If you have significant autocorrelations, you can include other term(s) in the ARIMA-SARIMA model, and go back to step 4.

If there the errors seem like a white noise (no signficant autocorrelations), then you can continue and finish the calibration process.

5 Interpret the model

6 Run a forecast using the model

4 Example Model for Air Passengers

4.1 Identifying seasonality in a time-series

Download the excel file from a web site:

download.file("http://www.apradie.com/ec2004/air2.xlsx", "air2.xlsx", mode="wb")

library(readxl)

dataset <- read_excel("air2.xlsx")
# I familiarize with the data
head(dataset)

In order to perform time-series analysis, it is better to use xts objects. We can construct this by using the xts() method of the xts package. Objects of class xts are composed by 2 elements: the core data and the index (class Date, POSIX,etc).

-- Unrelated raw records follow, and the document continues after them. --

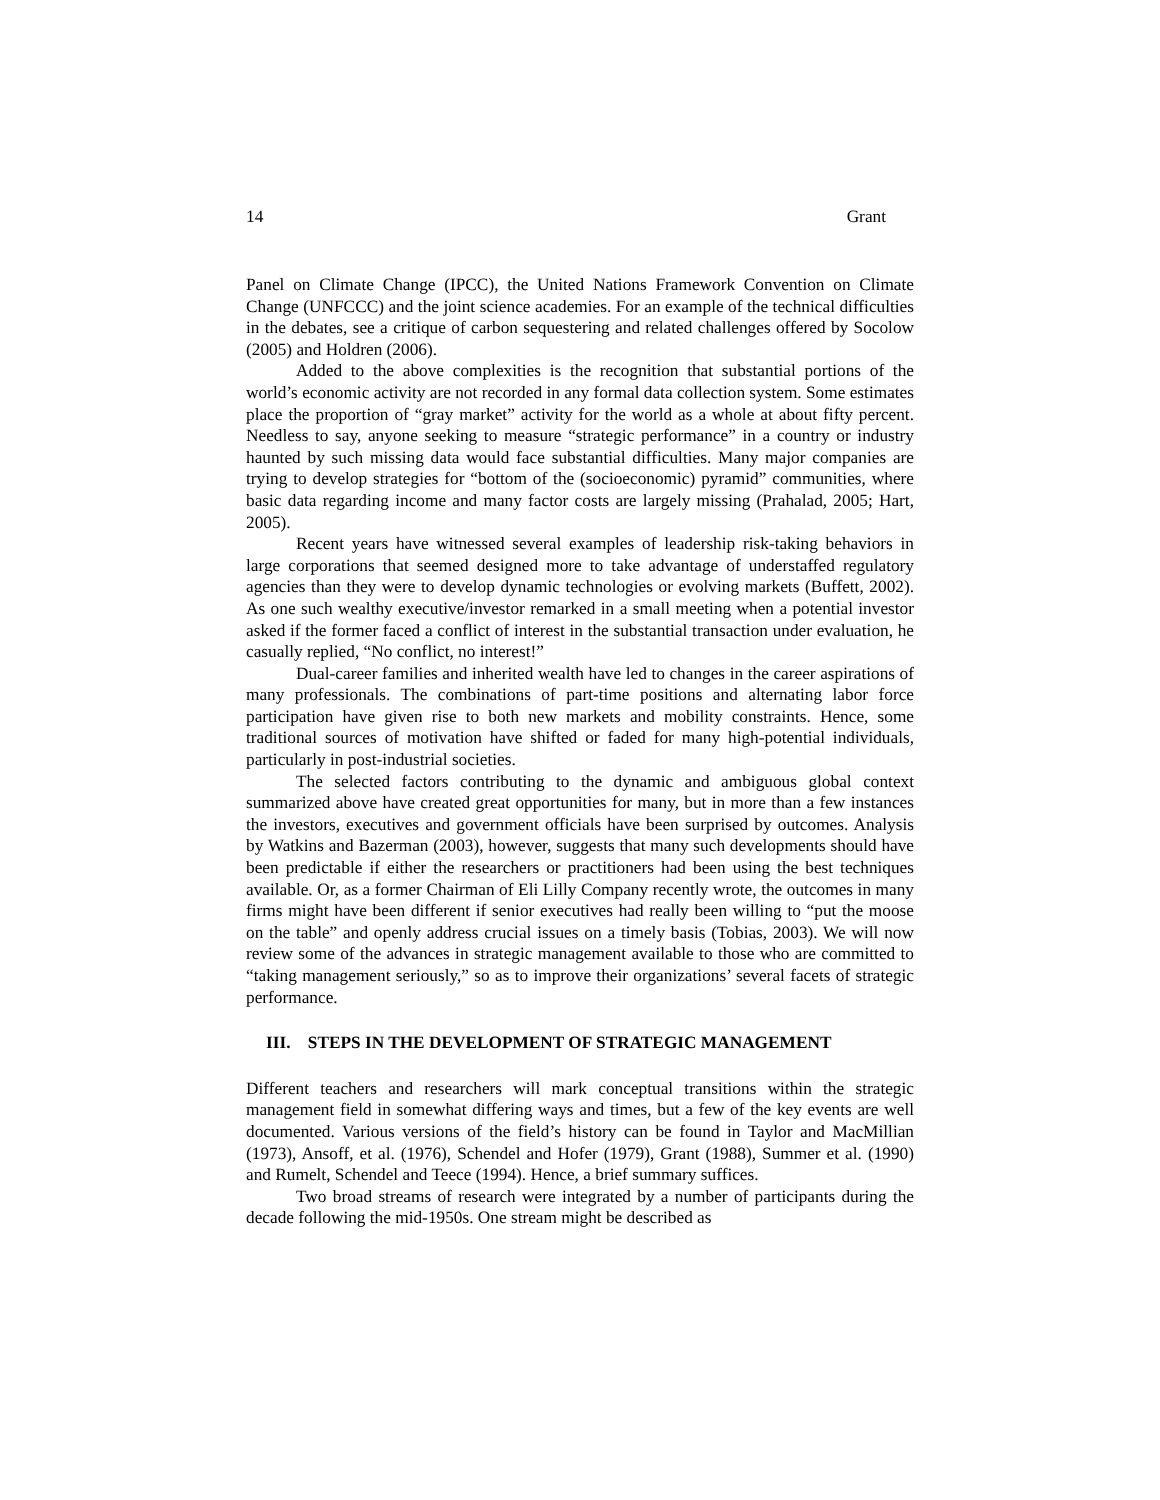14 Grant
Panel on Climate Change (IPCC), the United Nations Framework Convention on Climate Change (UNFCCC) and the joint science academies. For an example of the technical difficulties in the debates, see a critique of carbon sequestering and related challenges offered by Socolow (2005) and Holdren (2006).
Added to the above complexities is the recognition that substantial portions of the world’s economic activity are not recorded in any formal data collection system. Some estimates place the proportion of “gray market” activity for the world as a whole at about fifty percent. Needless to say, anyone seeking to measure “strategic performance” in a country or industry haunted by such missing data would face substantial difficulties. Many major companies are trying to develop strategies for “bottom of the (socioeconomic) pyramid” communities, where basic data regarding income and many factor costs are largely missing (Prahalad, 2005; Hart, 2005).
Recent years have witnessed several examples of leadership risk-taking behaviors in large corporations that seemed designed more to take advantage of understaffed regulatory agencies than they were to develop dynamic technologies or evolving markets (Buffett, 2002). As one such wealthy executive/investor remarked in a small meeting when a potential investor asked if the former faced a conflict of interest in the substantial transaction under evaluation, he casually replied, “No conflict, no interest!”
Dual-career families and inherited wealth have led to changes in the career aspirations of many professionals. The combinations of part-time positions and alternating labor force participation have given rise to both new markets and mobility constraints. Hence, some traditional sources of motivation have shifted or faded for many high-potential individuals, particularly in post-industrial societies.
The selected factors contributing to the dynamic and ambiguous global context summarized above have created great opportunities for many, but in more than a few instances the investors, executives and government officials have been surprised by outcomes. Analysis by Watkins and Bazerman (2003), however, suggests that many such developments should have been predictable if either the researchers or practitioners had been using the best techniques available. Or, as a former Chairman of Eli Lilly Company recently wrote, the outcomes in many firms might have been different if senior executives had really been willing to “put the moose on the table” and openly address crucial issues on a timely basis (Tobias, 2003). We will now review some of the advances in strategic management available to those who are committed to “taking management seriously,” so as to improve their organizations’ several facets of strategic performance.
III. STEPS IN THE DEVELOPMENT OF STRATEGIC MANAGEMENT
Different teachers and researchers will mark conceptual transitions within the strategic management field in somewhat differing ways and times, but a few of the key events are well documented. Various versions of the field’s history can be found in Taylor and MacMillian (1973), Ansoff, et al. (1976), Schendel and Hofer (1979), Grant (1988), Summer et al. (1990) and Rumelt, Schendel and Teece (1994). Hence, a brief summary suffices.
Two broad streams of research were integrated by a number of participants during the decade following the mid-1950s. One stream might be described as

# Load library xts and zoo. Install the packages if you haven't already.
library(xts)
## Loading required package: zoo
## Warning: package 'zoo' was built under R version 4.0.3
## 
## Attaching package: 'zoo'
## The following objects are masked from 'package:base':
## 
##     as.Date, as.Date.numeric
library(zoo)
library(tseries)
## Registered S3 method overwritten by 'quantmod':
##   method            from
##   as.zoo.data.frame zoo
library(forecast)


# I get the date of the dataset:
date <- dataset$month
# I join both objects using xts() and assign it to a new object called air.xts
air.xts<- xts(x=dataset$air, frequency = "monthly", order.by=date)
names(air.xts)<-c("Passengers")
class(air.xts)
## [1] "xts" "zoo"
# I see behaviour of air passengers over time 
plot(air.xts$Passengers)

This dataset contains air passengers by month from an airline. Do the following:

Does the series look stationary? Obviously not, it looks with a clear growing trend, and a seasonality pattern. The mean of the series GROWS OVER TIME.

Get the natural logarithm of the series:

lnair.xts = log(air.xts)

4.2 Testing for stationary

Since we see a clear seasonality pattern, it is strongly recommended to use the seasonal difference of the log of the series. So, we will check whether we can treat the seasonal difference of the log as STATIONARY.

We start by plotting the seasonal difference of the log, which is the annual % growth (in cc) of the air passengers:

plot(diff(lnair.xts,lag=12))

It is hard to see whether this is stationary or not, so we have to run the Dicky-Fuller test. Run the Dicky-Fuller test using the adf.test function of the tseries packages.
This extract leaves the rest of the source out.